### Extrait fourni
*-*-*

Lors de la sortie de ma collection capsule avec 4Murs, j’ai reçu de nombreuses questions sur la création d’une collection et plus généralement sur le licensing alors je vous propose de découvrir les 7 étapes de la création d’une collection d’illustrations en licensing !
Qu’est-ce que le licensing ?
Vous entendez peut être beaucoup parler de “licensing” dans le domaine créatif, mais qu’est-ce que ça veut dire exactement ? C’est simple : ça signifie vendre une licence de droits d’auteur à un client pour qu’il puisse exploiter une (ou plusieurs) œuvres dans un cadre précisé par la licence, par exemple la création et la vente d’un produit dérivé (ou d’une collection de produits dérivés).
L’idée de fond est simple : la vente d’une création doit nécessairement s’accompagner d’un “manuel” qui précise comment le client a le droit d’utiliser l’œuvre.
Voici des exemples de conditions qui peuvent figurer dans une licence :
- supports autorisés pour exploiter l’œuvre,
- durée,
- périmètre géographique,
- exclusivité ou pas, etc.
Et chacun de ces paramètres a un prix : on ne peut pas vendre une création à une marque avec des “droits illimités”, il est nécessaire de poser un cadre pour que la cession de droits soit valable juridiquement (cf cet article).
Quels types de projets ?
Pour que ça soit plus concret pour vous, je vous propose de découvrir quelques exemples de modèles économiques qu’on peut ranger sous l’ombrelle “licensing”:
- Création à la commande : la marque commande une illustration pour une couverture de magazine, pour un article de magazine, pour un packaging, pour une campagne de pub sur les réseaux sociaux, pour un objet… Le brief est précis, vous n’avez pas forcément cette illustration dans votre portfolio ou pas de création disponible pour une licence, vous allez la créer sur mesure (à la commande) pour la marque.

*-*-*

### Lignes extraites

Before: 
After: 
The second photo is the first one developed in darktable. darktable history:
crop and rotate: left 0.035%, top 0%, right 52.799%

*-*-*

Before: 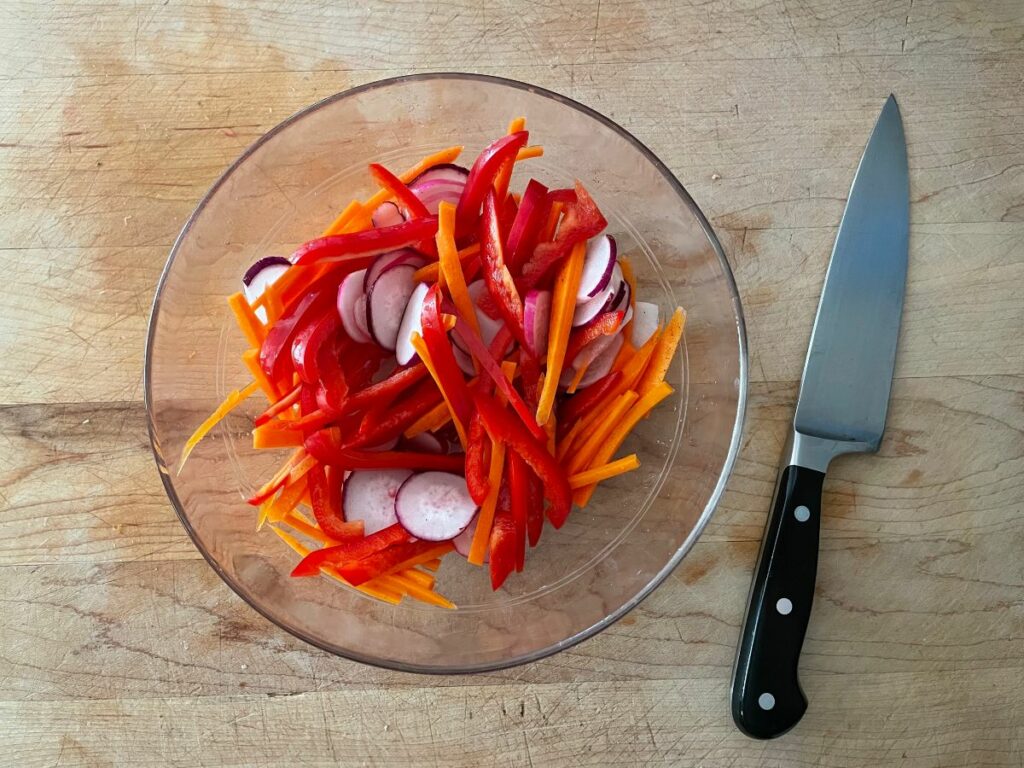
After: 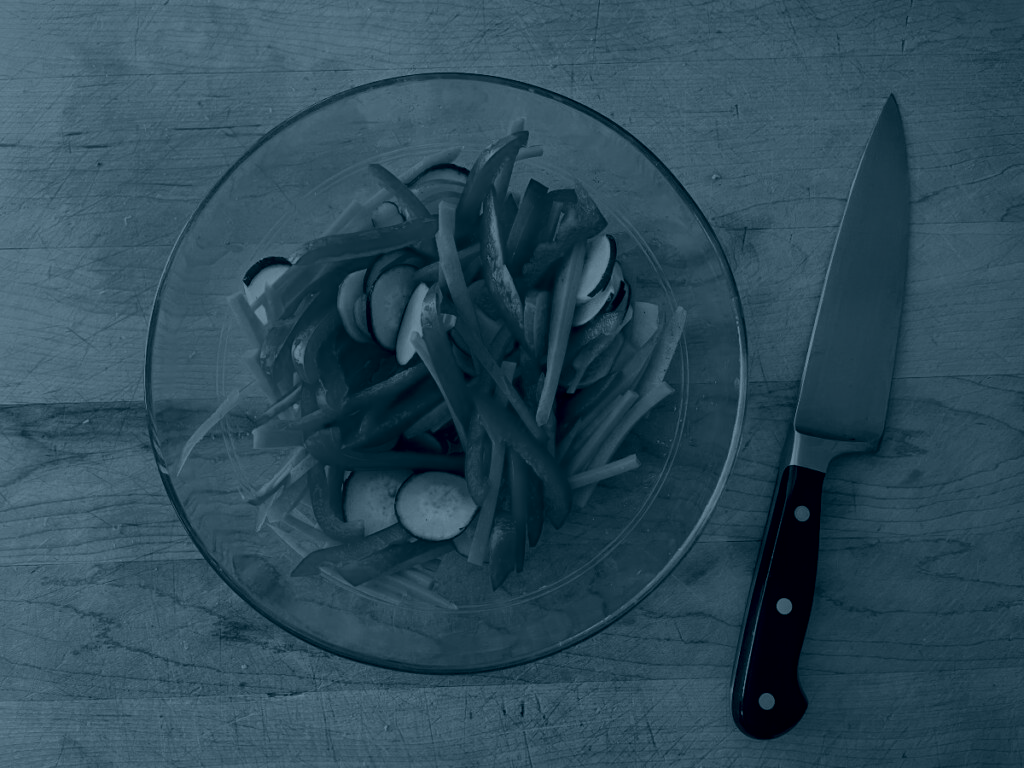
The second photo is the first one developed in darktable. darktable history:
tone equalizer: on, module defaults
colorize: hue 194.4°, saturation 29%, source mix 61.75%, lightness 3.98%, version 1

*-*-*

### Consignes
A. D'après l'extrait sur le licensing, quelles conditions peuvent figurer dans une licence ?
B. Rédigez la suite de l'extrait sur le licensing à partir de sa dernière phrase.
Les lignes ne proviennent pas de la même source que l'extrait sur le licensing.

### Réponses aux exercices
A. Les supports autorisés pour exploiter l'œuvre, la durée, le périmètre géographique et l'exclusivité ou non.

B.
- Création de motif : ça ressemble beaucoup à la catégorie précédente, sauf que bien souvent vous avez déjà créé vos collections de motifs et vous les proposez à la vente sous licence auprès de marques. Une collection de motifs est plus spécifique que l’univers créatif très large qui englobe la création à la commande. Souvent la collection contient des motifs placés, répétitifs et coordonnés.
- Collaboration : vous pouvez concevoir des produits en co-création avec une marque et faire payer votre contribution via une licence.
Comment s’y prendre pour démarrer en licensing ? Comment se faire remarquer ? Comment démarcher ?
À mon avis, le licensing est un des modèles économiques les plus accessibles aux créateurs qui se lancent. En effet avec la bonne méthode, c’est beaucoup plus facile et rapide de convaincre une marque d’acheter une de ses créations, que de se créer une audience complète à qui vendre ses propres produits.
Voici comment je m’y prends pour démarcher des marques avec lesquelles j’ai envie de travailler :
- Je fais une liste des entreprises avec lesquelles j’ai vraiment envie de travailler et pourquoi,
- Je fais un max de sourcing pour trouver les bons contacts email et les bons arguments,
- Je prépare un pitch et j’envoie un email court et personnalisé,
- Je tiens à jour un tableau de suivi de l’avancée de mes démarches et de mon projet.
Évidemment ça n’est pas forcément la partie la plus fun mais, quand on débute, une bonne organisation est indispensable pour décrocher des projets !
Quelles sont les étapes d’un projet avec une marque ?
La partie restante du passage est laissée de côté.